12.10.10
a colcha indiana
A colcha indiana tem elefantes e deuses de pernas cruzadas. A colcha indiana é feita de bocados de pano, unidos com linha da mesma cor (e eu pergunto o que se pergunta quando se olha para coisas feitas à mão: quem os terá unido?). Ao centro, a colcha indiana tem dois pavões e mais acima dois papagaios. Estão todos no mesmo arbusto, dentro do mesmo bocado de pano. Esse bocado é só deles e talvez isso justifique o quão indiferentes estão ao elefante que está de pernas para o ar no bocado ao lado (mas eu também não conheço a Índia e talvez não seja tão raro assim os elefantes andarem de pernas para o ar). O elefante é verde escuro (esse em particular, porque a colcha tem mais elefantes, a Índia não é só surpresa) muito diferente das vacas ou do homem que toca flauta para as vacas ou das nuvens por detrás dos deuses, paradas pelo som da flauta do homem que toca flauta para as vacas.
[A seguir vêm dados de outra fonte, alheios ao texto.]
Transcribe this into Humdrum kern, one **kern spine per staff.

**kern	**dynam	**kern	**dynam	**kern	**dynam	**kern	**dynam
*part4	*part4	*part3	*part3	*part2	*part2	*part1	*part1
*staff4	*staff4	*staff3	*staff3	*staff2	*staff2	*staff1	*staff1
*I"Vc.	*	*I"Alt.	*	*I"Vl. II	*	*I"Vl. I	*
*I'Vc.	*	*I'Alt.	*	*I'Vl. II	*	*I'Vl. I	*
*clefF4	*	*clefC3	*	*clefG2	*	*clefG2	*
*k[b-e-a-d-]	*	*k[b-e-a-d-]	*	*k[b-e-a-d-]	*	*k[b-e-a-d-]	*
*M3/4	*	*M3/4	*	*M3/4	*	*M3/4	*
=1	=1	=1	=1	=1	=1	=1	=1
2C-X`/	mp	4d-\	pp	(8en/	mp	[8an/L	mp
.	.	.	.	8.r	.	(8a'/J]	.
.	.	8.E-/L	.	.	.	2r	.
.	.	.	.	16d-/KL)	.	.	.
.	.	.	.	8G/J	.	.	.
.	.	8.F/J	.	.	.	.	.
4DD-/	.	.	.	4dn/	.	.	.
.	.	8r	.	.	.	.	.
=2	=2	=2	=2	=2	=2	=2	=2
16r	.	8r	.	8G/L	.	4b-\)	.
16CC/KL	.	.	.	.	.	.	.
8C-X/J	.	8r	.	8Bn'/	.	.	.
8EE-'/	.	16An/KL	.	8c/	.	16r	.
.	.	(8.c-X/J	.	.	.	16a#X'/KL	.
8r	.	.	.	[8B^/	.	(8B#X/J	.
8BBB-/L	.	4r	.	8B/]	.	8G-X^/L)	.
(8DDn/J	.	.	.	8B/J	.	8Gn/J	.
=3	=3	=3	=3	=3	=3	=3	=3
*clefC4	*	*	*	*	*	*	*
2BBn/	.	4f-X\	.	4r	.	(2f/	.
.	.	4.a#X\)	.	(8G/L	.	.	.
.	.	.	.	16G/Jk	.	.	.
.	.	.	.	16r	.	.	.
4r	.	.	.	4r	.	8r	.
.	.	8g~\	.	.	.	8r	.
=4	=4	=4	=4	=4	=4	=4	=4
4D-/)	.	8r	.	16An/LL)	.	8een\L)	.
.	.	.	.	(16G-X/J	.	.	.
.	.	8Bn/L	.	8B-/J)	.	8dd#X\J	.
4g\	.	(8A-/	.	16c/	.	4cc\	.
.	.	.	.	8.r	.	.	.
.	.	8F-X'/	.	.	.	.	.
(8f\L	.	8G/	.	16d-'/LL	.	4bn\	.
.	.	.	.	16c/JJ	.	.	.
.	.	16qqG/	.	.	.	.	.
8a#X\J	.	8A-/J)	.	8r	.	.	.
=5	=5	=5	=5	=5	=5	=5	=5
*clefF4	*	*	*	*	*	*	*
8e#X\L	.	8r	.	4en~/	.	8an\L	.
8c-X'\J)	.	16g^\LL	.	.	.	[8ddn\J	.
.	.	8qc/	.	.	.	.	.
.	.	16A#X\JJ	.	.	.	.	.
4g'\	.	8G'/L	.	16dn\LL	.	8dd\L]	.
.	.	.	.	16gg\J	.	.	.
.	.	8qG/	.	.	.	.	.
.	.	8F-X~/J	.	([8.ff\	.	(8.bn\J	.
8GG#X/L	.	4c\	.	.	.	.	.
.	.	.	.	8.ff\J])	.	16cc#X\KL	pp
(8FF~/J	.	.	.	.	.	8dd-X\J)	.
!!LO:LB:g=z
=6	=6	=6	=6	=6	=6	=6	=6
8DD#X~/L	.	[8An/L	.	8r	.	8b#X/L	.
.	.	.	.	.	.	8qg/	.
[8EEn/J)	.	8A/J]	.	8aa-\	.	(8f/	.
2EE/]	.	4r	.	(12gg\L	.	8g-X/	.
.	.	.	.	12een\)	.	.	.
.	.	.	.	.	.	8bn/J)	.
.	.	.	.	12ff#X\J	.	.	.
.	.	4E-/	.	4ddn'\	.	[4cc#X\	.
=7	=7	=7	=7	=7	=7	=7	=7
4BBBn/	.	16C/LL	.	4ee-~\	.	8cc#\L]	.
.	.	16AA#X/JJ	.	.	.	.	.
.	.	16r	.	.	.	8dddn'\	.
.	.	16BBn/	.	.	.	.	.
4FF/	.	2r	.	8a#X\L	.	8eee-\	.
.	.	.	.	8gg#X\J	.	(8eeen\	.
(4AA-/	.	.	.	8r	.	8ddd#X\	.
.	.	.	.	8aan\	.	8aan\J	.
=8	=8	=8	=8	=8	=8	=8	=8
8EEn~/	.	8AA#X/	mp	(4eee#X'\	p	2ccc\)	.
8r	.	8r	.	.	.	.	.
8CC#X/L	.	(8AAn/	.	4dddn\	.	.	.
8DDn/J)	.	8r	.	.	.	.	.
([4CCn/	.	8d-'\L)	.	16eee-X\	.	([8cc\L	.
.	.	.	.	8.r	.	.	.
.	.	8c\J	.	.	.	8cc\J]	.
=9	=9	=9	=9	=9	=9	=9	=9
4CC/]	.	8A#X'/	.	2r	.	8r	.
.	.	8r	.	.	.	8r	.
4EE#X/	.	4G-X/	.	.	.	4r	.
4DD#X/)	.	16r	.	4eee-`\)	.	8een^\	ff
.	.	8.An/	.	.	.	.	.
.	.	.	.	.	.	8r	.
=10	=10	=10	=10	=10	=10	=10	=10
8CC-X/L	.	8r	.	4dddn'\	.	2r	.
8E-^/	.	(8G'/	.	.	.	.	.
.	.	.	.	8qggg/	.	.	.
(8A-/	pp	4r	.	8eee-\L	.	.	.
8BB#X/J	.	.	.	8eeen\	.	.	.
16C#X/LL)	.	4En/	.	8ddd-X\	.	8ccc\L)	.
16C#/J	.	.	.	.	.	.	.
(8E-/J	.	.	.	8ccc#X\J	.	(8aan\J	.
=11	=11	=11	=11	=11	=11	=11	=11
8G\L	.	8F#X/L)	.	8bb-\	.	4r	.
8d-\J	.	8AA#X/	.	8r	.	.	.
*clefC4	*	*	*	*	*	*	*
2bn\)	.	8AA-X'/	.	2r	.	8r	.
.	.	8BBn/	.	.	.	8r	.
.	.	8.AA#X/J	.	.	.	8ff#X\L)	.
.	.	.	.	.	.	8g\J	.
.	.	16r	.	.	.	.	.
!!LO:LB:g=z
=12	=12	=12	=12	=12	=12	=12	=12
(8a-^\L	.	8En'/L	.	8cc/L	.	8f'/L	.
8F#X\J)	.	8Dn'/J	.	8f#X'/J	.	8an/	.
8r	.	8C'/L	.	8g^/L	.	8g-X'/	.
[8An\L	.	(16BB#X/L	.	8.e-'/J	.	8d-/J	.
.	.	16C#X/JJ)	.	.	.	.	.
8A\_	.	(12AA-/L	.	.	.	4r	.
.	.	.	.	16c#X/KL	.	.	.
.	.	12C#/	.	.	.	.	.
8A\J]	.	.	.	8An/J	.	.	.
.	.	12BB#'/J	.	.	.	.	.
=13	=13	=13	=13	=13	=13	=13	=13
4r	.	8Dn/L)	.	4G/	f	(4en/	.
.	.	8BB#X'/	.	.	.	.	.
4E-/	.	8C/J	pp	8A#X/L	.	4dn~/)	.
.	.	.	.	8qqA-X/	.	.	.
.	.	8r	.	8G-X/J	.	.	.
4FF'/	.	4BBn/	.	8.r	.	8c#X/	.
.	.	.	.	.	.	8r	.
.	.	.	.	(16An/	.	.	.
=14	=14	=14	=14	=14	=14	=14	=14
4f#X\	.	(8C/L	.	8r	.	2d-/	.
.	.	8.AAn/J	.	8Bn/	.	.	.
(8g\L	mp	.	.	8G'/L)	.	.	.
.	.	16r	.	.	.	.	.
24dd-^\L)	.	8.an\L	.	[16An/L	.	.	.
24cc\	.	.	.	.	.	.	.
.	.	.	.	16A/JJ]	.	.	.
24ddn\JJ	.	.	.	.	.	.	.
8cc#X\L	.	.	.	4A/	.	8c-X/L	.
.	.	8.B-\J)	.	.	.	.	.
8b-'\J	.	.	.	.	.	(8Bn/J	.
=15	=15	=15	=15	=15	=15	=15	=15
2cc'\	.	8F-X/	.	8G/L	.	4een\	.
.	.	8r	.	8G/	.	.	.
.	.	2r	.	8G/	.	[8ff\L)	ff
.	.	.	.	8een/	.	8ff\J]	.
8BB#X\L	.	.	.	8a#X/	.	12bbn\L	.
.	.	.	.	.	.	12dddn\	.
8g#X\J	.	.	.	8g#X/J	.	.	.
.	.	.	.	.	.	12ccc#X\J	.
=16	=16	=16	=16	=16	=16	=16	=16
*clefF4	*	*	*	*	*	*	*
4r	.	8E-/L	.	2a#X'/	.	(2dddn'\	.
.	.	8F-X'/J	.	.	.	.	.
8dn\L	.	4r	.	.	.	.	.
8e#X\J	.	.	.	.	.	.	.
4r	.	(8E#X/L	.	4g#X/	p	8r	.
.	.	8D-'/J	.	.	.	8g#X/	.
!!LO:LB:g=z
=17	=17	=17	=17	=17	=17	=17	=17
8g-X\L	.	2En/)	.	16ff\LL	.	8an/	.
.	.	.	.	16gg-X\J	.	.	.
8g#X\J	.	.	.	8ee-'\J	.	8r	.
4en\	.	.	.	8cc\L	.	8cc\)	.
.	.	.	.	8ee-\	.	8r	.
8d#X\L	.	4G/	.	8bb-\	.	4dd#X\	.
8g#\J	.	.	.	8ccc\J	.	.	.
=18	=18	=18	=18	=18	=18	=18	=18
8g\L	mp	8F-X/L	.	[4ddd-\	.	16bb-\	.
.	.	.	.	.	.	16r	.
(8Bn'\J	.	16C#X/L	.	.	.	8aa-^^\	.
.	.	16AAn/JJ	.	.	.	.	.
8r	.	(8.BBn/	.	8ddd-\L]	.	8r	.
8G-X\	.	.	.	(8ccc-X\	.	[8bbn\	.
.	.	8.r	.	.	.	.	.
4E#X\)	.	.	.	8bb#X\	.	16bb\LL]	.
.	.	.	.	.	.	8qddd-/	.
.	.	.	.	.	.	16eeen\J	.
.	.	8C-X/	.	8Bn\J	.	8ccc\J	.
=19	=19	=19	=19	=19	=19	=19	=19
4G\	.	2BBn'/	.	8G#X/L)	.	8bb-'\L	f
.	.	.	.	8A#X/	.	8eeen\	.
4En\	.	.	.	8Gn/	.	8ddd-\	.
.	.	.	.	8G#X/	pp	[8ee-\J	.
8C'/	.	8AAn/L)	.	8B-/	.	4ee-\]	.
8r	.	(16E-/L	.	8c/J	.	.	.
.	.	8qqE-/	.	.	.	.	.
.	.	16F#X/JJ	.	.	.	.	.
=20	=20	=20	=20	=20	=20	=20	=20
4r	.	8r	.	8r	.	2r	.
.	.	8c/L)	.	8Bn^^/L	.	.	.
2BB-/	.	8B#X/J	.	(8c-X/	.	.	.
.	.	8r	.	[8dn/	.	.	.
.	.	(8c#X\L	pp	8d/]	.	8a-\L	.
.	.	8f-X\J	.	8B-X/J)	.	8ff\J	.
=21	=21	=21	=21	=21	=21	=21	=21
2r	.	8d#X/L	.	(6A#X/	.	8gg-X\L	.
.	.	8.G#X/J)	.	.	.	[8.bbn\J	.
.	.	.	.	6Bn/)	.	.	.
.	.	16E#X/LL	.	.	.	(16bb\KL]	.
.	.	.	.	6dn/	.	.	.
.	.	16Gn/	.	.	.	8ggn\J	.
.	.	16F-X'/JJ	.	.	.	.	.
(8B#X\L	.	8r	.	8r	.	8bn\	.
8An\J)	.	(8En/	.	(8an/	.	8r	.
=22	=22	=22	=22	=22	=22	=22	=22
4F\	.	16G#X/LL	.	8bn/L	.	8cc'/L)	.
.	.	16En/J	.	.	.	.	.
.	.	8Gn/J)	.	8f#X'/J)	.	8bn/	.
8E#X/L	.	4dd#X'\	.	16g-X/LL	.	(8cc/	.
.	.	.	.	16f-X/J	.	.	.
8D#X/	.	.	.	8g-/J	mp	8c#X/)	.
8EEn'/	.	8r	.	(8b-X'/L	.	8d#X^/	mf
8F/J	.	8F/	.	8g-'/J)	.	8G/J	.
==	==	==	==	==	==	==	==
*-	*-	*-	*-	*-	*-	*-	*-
A colcha indiana tem pedacinhos de espelho, que nunca nos deixam esquecer quem somos, e aposto que ainda lá tem as impressões das mãos que a coseram, não sei, em Goa, em Bombaim, na fronteira pasquistanesa, sei lá, ou do outro lado, em Calcutá. A colcha indiana nunca está só, mesmo quando a casa onde está se fecha e a parede onde está escurece, a colcha indiana nunca está só. Por exemplo, agora tem-me a mim a olhar para ela.